Now the correct way to connect the display to a 3.3V I²C-bus would be with a level-converter. But there is a hardware-hack to remove the pullup resistors on the PCF8574 breakout board (they're connected to +5V) which makes the device compatible with 3.3V installations: The minimum high logic level tolerated by the PCF8574 is given as 0.7 * VCC (which would mean 3.5V) but works in practice when driven with 3.3V. Note that the numbers of the resistors (R5/R6 in the hardware-hack link) may vary in different PCF8574 boards, I've seen R8, R9 for these resistors as well as no number at all. The resistors are 4.7 kΩ, usually labelled 472 in the SMD variant.

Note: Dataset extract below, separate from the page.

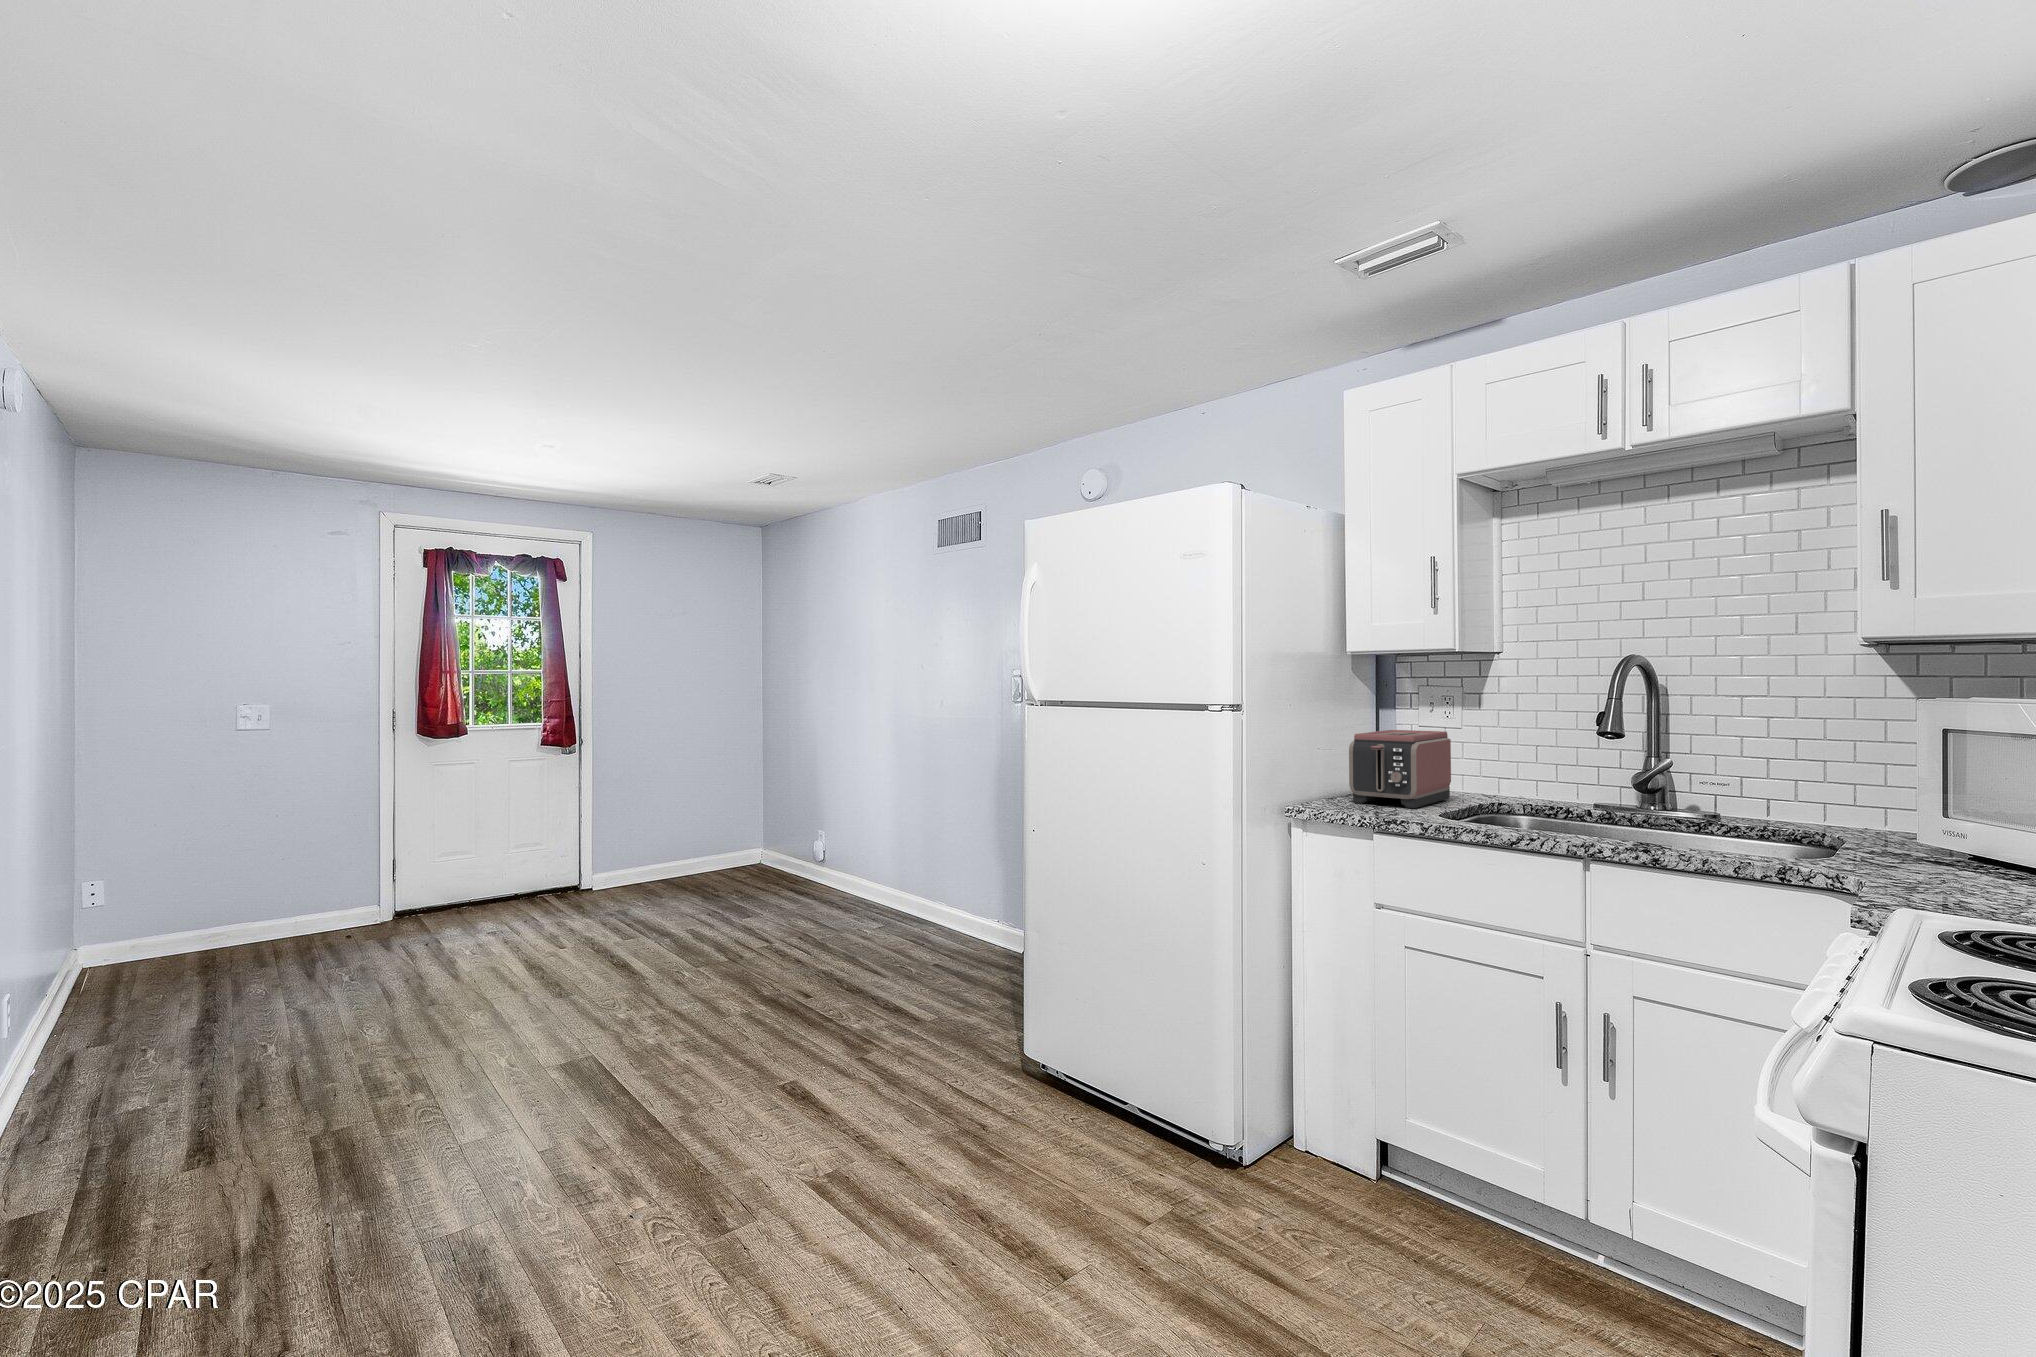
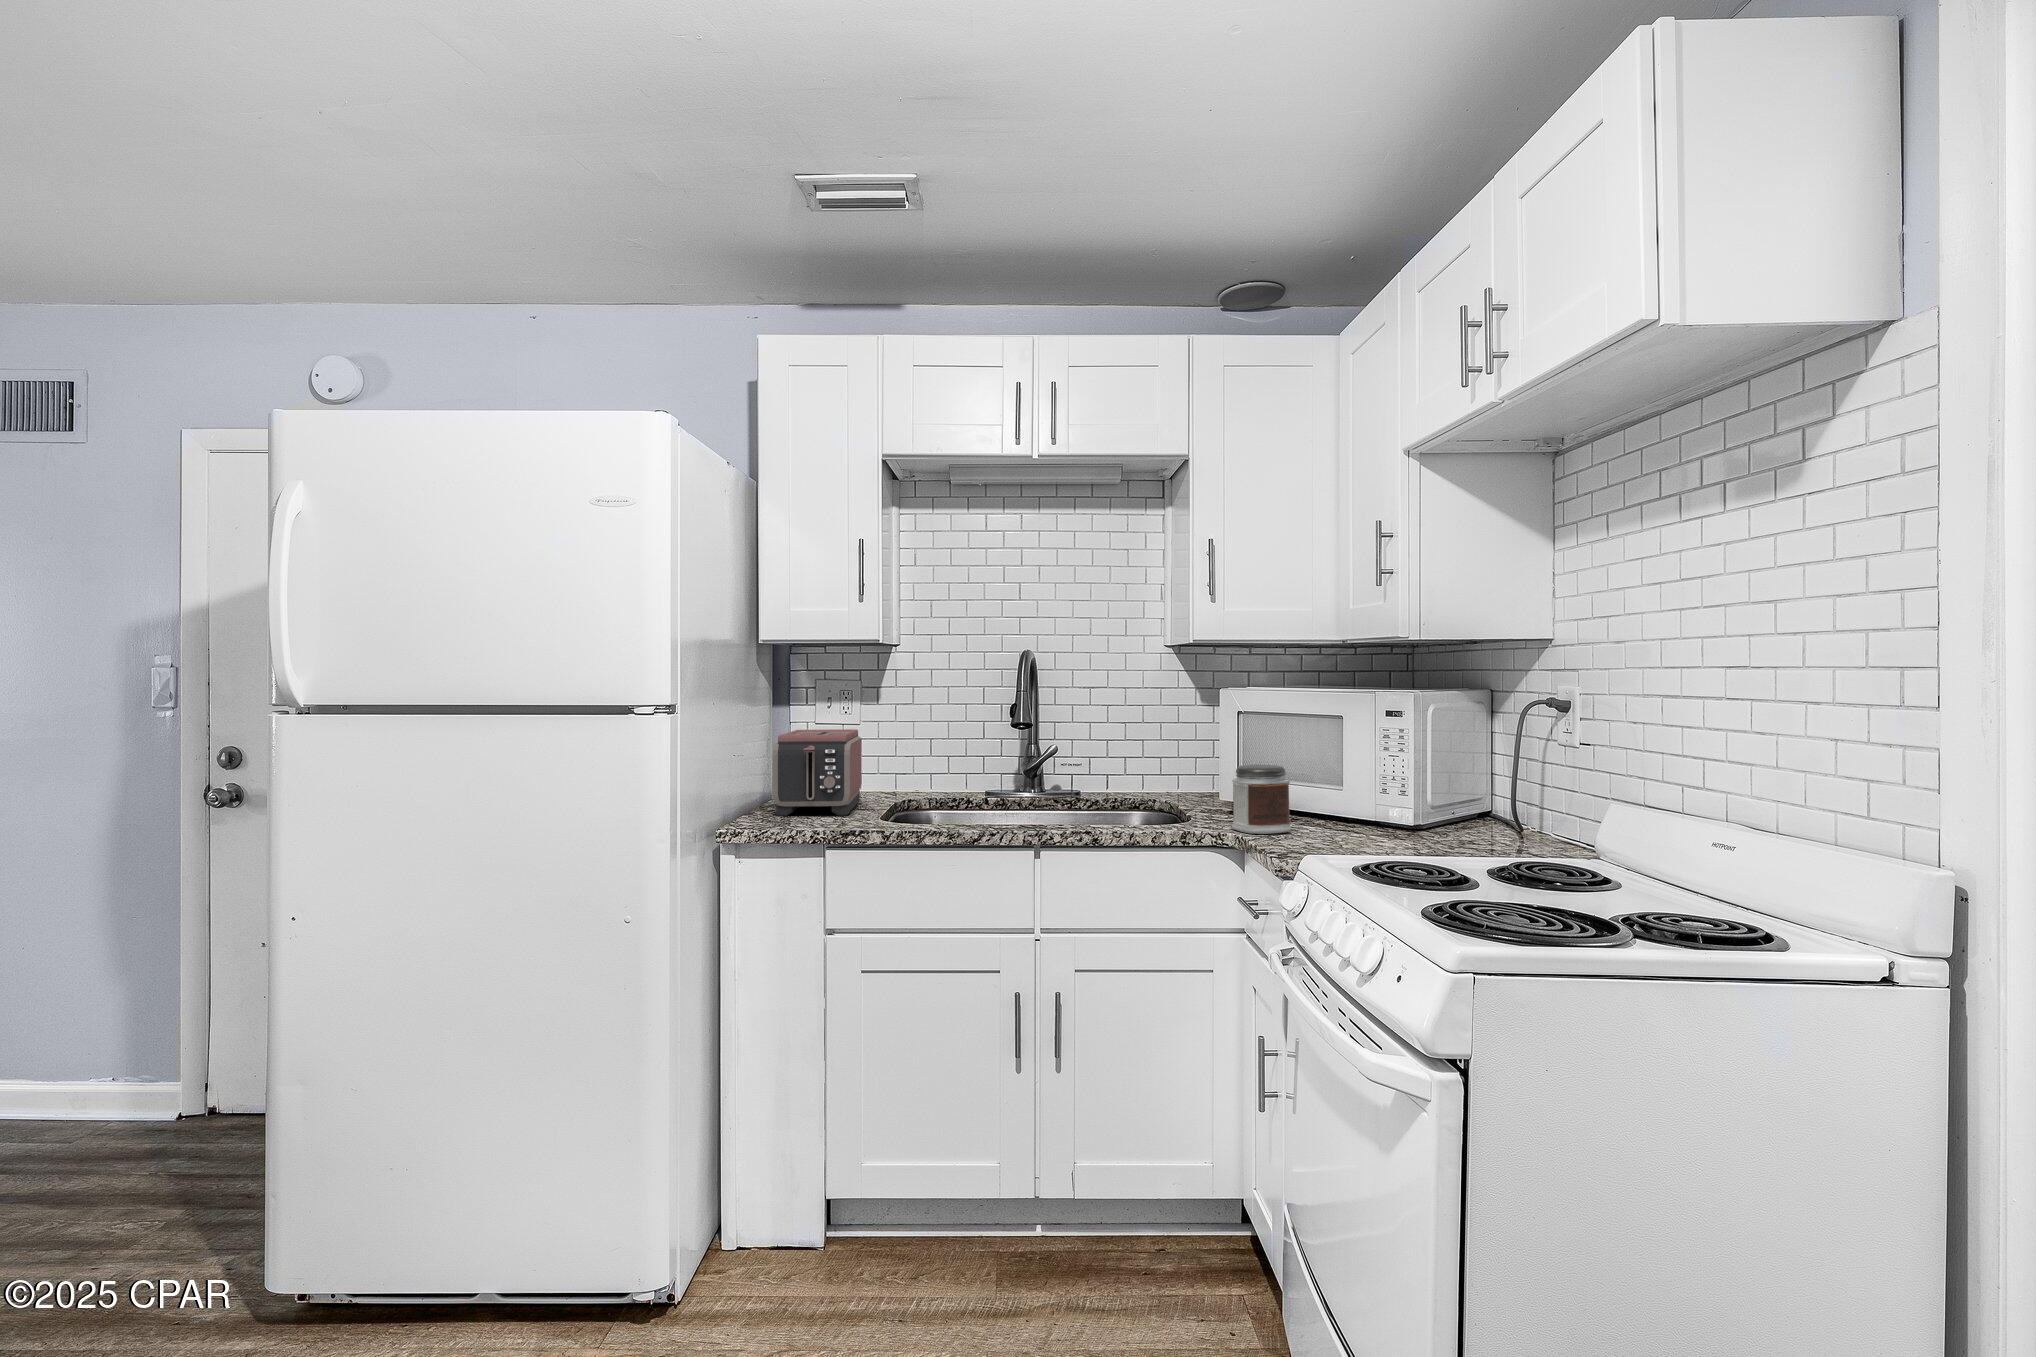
jar: none [1869,794,1967,885] -> present [1232,765,1291,834]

I investigated if there is a Linux driver for these displays and discovered one in drivers/auxdisplay/hd44780.c. On first glance the driver does not support I²C via the PCF8574 I/O expander. So I wrote a driver and submitted it to the kernel.

In the discussion (thanks, Geert) it turned out that there is a driver for the PCF8574 in the kernel (I had discovered so much) and that the HD44780 driver in the kernel can can be configured via appropriate device tree magic to use the I/O expander. The following device tree incantations define an overlay that configures the PCF8574 on its default I²C address 0x27 and then uses the I/O expander for configuring the I/Os for the hd44780 driver:

// Note that on most boards another fragment must enable the I2C-1 Bus

/dts-v1/;
/plugin/;

/ {
        fragment@0 {
                target = <&i2c1>;
                __overlay__ {
                        #address-cells = <1>;
                        #size-cells = <0>;

                        pcf8574: pcf8574@27 {
                                compatible = "nxp,pcf8574";
                                reg = <0x27>;
                                gpio-controller;
                                #gpio-cells = <2>;
                        };

                };
        };

        fragment@1 {
                target-path = "/";
                __overlay__ {
                        hd44780 {
                                compatible = "hit,hd44780";
                                display-height-chars = <2>;
                                display-width-chars  = <16>;
                                data-gpios = <&pcf8574 4 0>,
                                             <&pcf8574 5 0>,
                                             <&pcf8574 6 0>,
                                             <&pcf8574 7 0>;
                                enable-gpios = <&pcf8574 2 0>;
                                rs-gpios = <&pcf8574 0 0>;
                                rw-gpios = <&pcf8574 1 0>;
                                backlight-gpios = <&pcf8574 3 0>;
                        };
                };
        };
};

Since this is non-obvious not just to me (in my research I've discovered at least two out-of-tree Linux driver implementations of drivers for the HD44780 with the PCF8574 I/O expander) I've submitted a documentation patch to make this better documented for others searching a Linux driver.

Note that the driver for this display uses escape sequences to access the various special functions of the display (e.g. turning the backlight on and off, clearing the screen or defining user-defined character bitmaps). I think those are documented only in the source-code in drivers/auxdisplay/charlcd.c.